Durante un buen rato, Jud baila con uno, con otro, grita «¡azúcar!» con mi hermana y Graciela y se lo pasa de lujo, mientras mis entrañas se retuercen.
Pero ¿qué hago yo aquí si no soporto esta música y este lugar?
Molesto, vuelvo a dar un trago a mi bebida. No me gusta el Guantanamera. No me gusta estar aquí, y me quiero ir a casa.
Cuando Judith de nuevo regresa a mi lado sedienta y feliz, me siento molesto y le hago saber por mi gesto lo incómodo que estoy. Ella me mira y no dice nada. Pasa de mí. Y, cuando no puedo más, pregunto:
—¿Va a ser así toda la noche?
No me contesta. Me mira y no me contesta.
¡Joder con mi mujer!
Y, tras beberse mi mojito, el suyo y otro que ha pedido, con voz guasona pregunta después de mirar a Dexter y a Graciela, que por fin parece que hablan (bueno, yo diría que discuten):
—¿No te gusta el vacilón?
¡¿Vacilón?!
Bueno…, bueno…, encima que no comience con esas, que la vamos a tener.
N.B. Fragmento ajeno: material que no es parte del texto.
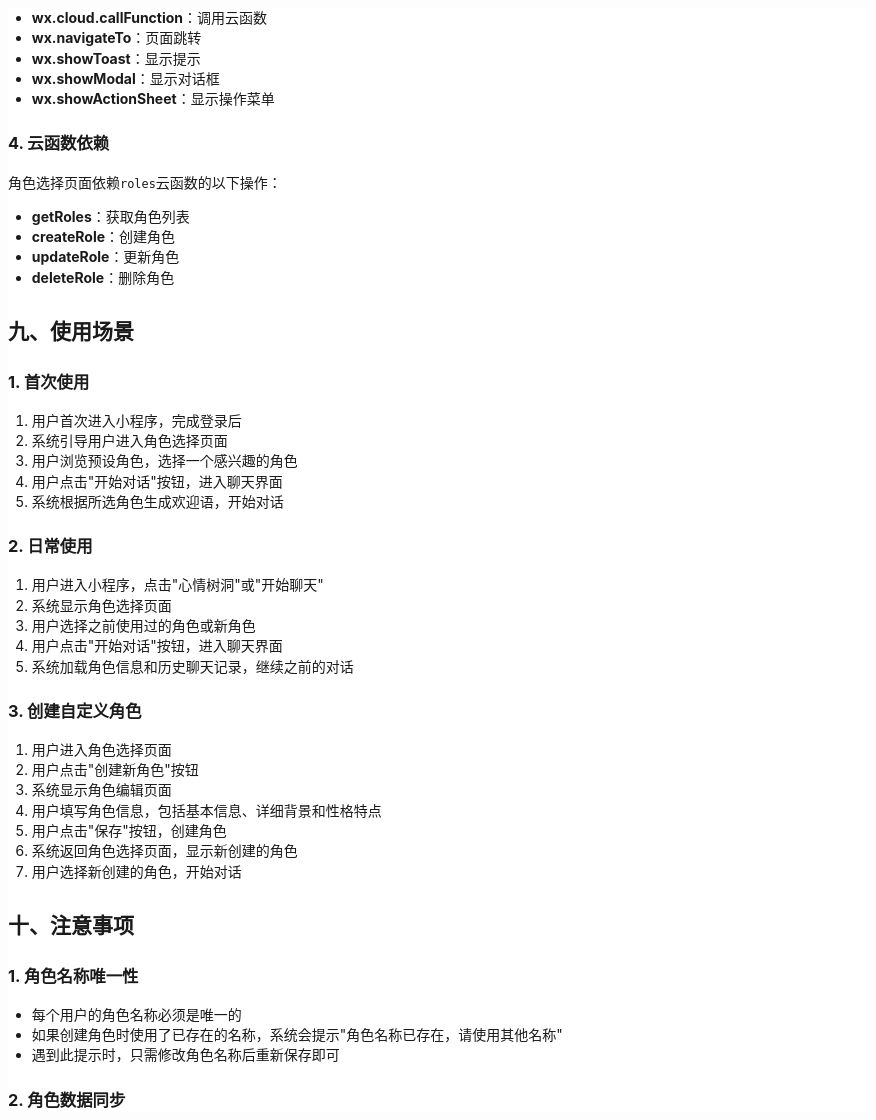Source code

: - **wx.cloud.callFunction**：调用云函数
- **wx.navigateTo**：页面跳转
- **wx.showToast**：显示提示
- **wx.showModal**：显示对话框
- **wx.showActionSheet**：显示操作菜单

### 4. 云函数依赖

角色选择页面依赖`roles`云函数的以下操作：

- **getRoles**：获取角色列表
- **createRole**：创建角色
- **updateRole**：更新角色
- **deleteRole**：删除角色

## 九、使用场景

### 1. 首次使用

1. 用户首次进入小程序，完成登录后
2. 系统引导用户进入角色选择页面
3. 用户浏览预设角色，选择一个感兴趣的角色
4. 用户点击"开始对话"按钮，进入聊天界面
5. 系统根据所选角色生成欢迎语，开始对话

### 2. 日常使用

1. 用户进入小程序，点击"心情树洞"或"开始聊天"
2. 系统显示角色选择页面
3. 用户选择之前使用过的角色或新角色
4. 用户点击"开始对话"按钮，进入聊天界面
5. 系统加载角色信息和历史聊天记录，继续之前的对话

### 3. 创建自定义角色

1. 用户进入角色选择页面
2. 用户点击"创建新角色"按钮
3. 系统显示角色编辑页面
4. 用户填写角色信息，包括基本信息、详细背景和性格特点
5. 用户点击"保存"按钮，创建角色
6. 系统返回角色选择页面，显示新创建的角色
7. 用户选择新创建的角色，开始对话

## 十、注意事项

### 1. 角色名称唯一性

- 每个用户的角色名称必须是唯一的
- 如果创建角色时使用了已存在的名称，系统会提示"角色名称已存在，请使用其他名称"
- 遇到此提示时，只需修改角色名称后重新保存即可

### 2. 角色数据同步
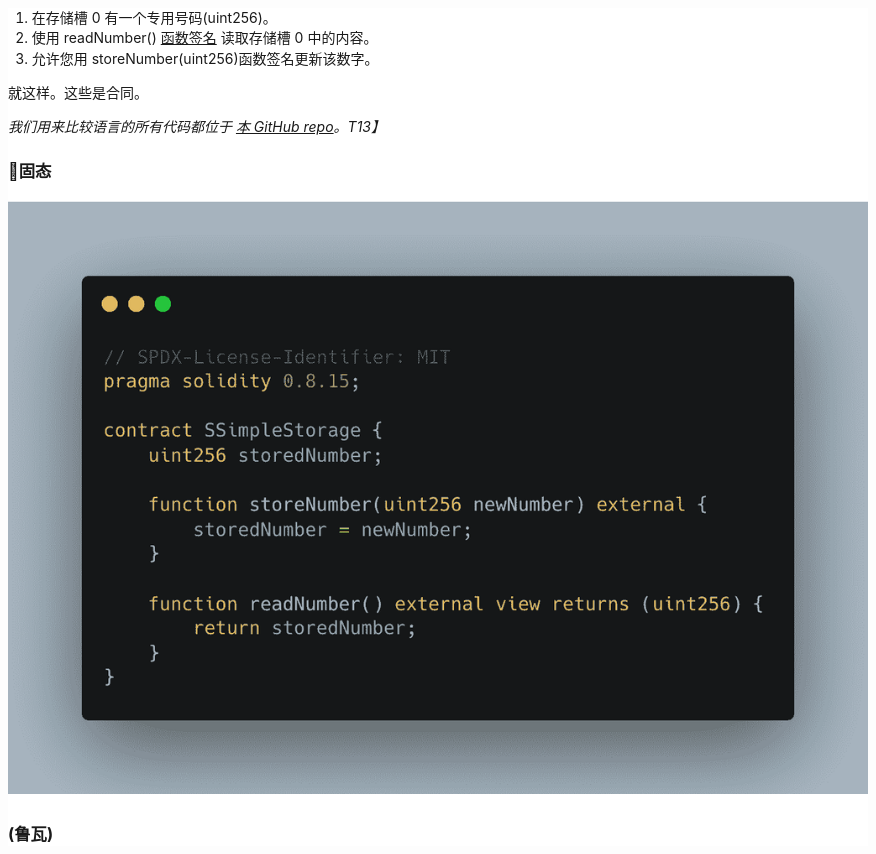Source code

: 1.  在存储槽 0 有一个专用号码(uint256)。
2.  使用 readNumber() [函数签名](https://ethereum.stackexchange.com/q/135205/57451) 读取存储槽 0 中的内容。
3.  允许您用 storeNumber(uint256)函数签名更新该数字。

就这样。这些是合同。

*我们用来比较语言的所有代码都位于* [*本 GitHub repo*](https://github.com/PatrickAlphaC/sc-language-comparison)*。T13】*

### 🐉固态

![Example of a Solidity Contract](img/380129ed2072d732ecf2baf7e637bf2c.png)

### (鲁瓦)
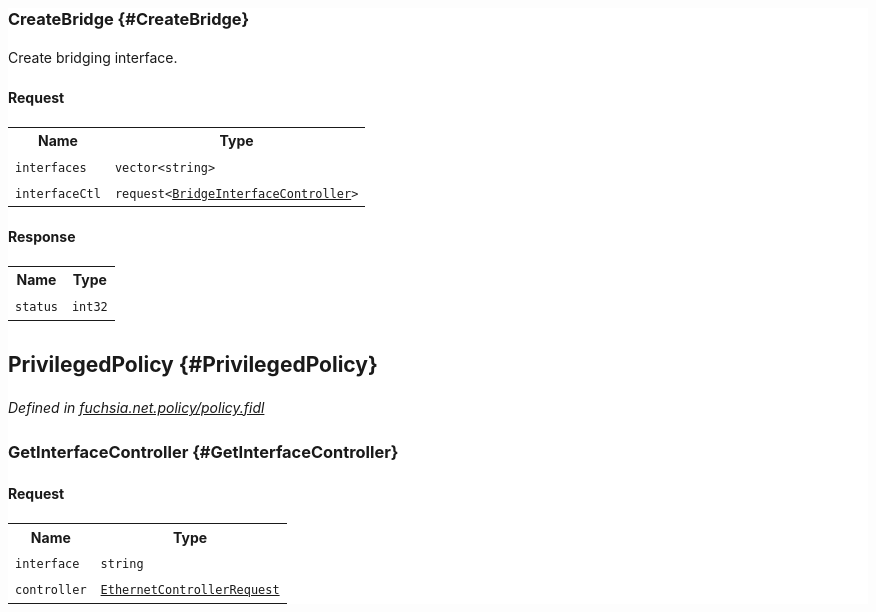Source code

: ### CreateBridge {#CreateBridge}

<p>Create bridging interface.</p>

#### Request
<table>
    <tr><th>Name</th><th>Type</th></tr>
    <tr>
            <td><code>interfaces</code></td>
            <td>
                <code>vector&lt;string&gt;</code>
            </td>
        </tr><tr>
            <td><code>interfaceCtl</code></td>
            <td>
                <code>request&lt;<a class='link' href='#BridgeInterfaceController'>BridgeInterfaceController</a>&gt;</code>
            </td>
        </tr></table>


#### Response
<table>
    <tr><th>Name</th><th>Type</th></tr>
    <tr>
            <td><code>status</code></td>
            <td>
                <code>int32</code>
            </td>
        </tr></table>

## PrivilegedPolicy {#PrivilegedPolicy}
*Defined in [fuchsia.net.policy/policy.fidl](https://fuchsia.googlesource.com/fuchsia/+/master/sdk/fidl/fuchsia.net.policy/policy.fidl#94)*


### GetInterfaceController {#GetInterfaceController}


#### Request
<table>
    <tr><th>Name</th><th>Type</th></tr>
    <tr>
            <td><code>interface</code></td>
            <td>
                <code>string</code>
            </td>
        </tr><tr>
            <td><code>controller</code></td>
            <td>
                <code><a class='link' href='#EthernetControllerRequest'>EthernetControllerRequest</a></code>
            </td>
        </tr></table>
Intercambiamos varias frasecitas, ninguna de ellas dulce, hasta que esa descarada, sin importarle el esfuerzo que estoy haciendo para estar aquí, me suelta:
—Ya tú sabes, mi amol.
¡Me cago en todo!
Me enerva que me diga esa maldita frase de «mi amol», porque siento que se está riendo de mí. Y lo hace, sus ojos me lo dicen. ¡Será bruja!
Aguanto. Trago saliva y no digo nada, todo lo que diga estará mal dicho. Y, cuando estoy a punto de echar fuego por la cabeza, me suelta:
—¿Quieres que nos vayamos a casa?
Sin dudarlo, asiento. Quiero irme de aquí. Sé que le jodo la noche, que ella se quedaría, pero nos vamos. Hemos ido juntos y regresamos juntos.
En el coche, mientras Dexter y yo vamos callados como dos monos cabreados, Graciela y Judith hablan y ríen sin parar. Ellas se lo han pasado bien, y sin duda por sus risas han bebido demasiados mojitos.
Ya en casa, Dexter y Graciela, sin mirarse, se van cada uno a su habitación. Judith y yo nos dirigimos a la nuestra, donde, tras medio discutir por lo celoso que me he sentido en el Guantanamera, al final nos hacemos el amor.
Es nuestro modo de terminar la fiesta.